» **Task brief**: Output range, inclusive: from the line containing "ring dip: (882, 1023)" to the line containing "index dip: (1073, 702)". Restate those lines from the data below word for word and only those.

(Collected data entries)
Start of Block

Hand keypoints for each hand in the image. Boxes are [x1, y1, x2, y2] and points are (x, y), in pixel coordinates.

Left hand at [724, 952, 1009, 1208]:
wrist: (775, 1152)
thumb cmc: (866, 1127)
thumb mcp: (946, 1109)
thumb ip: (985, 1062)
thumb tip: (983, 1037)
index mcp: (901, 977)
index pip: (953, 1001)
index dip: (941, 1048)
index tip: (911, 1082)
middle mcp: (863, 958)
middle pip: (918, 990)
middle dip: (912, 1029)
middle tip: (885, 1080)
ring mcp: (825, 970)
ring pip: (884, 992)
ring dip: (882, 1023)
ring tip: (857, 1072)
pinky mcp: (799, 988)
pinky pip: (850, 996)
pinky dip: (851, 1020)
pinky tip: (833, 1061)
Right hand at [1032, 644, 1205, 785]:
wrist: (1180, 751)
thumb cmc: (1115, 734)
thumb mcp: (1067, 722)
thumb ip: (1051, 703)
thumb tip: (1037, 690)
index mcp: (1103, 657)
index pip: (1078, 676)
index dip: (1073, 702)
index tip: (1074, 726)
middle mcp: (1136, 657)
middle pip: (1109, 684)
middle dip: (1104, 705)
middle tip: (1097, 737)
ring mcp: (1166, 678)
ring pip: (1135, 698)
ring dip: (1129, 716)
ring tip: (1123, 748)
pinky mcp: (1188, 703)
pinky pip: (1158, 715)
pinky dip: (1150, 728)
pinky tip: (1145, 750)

End of Block
Start of Block

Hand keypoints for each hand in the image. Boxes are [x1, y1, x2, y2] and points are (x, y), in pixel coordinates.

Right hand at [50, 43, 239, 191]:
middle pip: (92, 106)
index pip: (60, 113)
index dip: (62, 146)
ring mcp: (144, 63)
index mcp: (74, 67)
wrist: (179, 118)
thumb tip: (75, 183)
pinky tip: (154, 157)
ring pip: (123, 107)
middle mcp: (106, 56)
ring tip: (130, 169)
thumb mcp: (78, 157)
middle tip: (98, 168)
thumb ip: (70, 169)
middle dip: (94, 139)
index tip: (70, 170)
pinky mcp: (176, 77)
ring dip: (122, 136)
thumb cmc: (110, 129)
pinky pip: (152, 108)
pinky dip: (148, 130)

End of Block

» **Answer to the problem**:
ring dip: (882, 1023)
ring tip: (857, 1072)
pinky mcp: (799, 988)
pinky pip: (850, 996)
pinky dip: (851, 1020)
pinky tip: (833, 1061)
Right hand at [1032, 644, 1205, 785]:
wrist: (1180, 751)
thumb cmc: (1115, 734)
thumb mcp: (1067, 722)
thumb ip: (1051, 703)
thumb tip: (1037, 690)
index mcp: (1103, 657)
index pip: (1078, 676)
index dip: (1073, 702)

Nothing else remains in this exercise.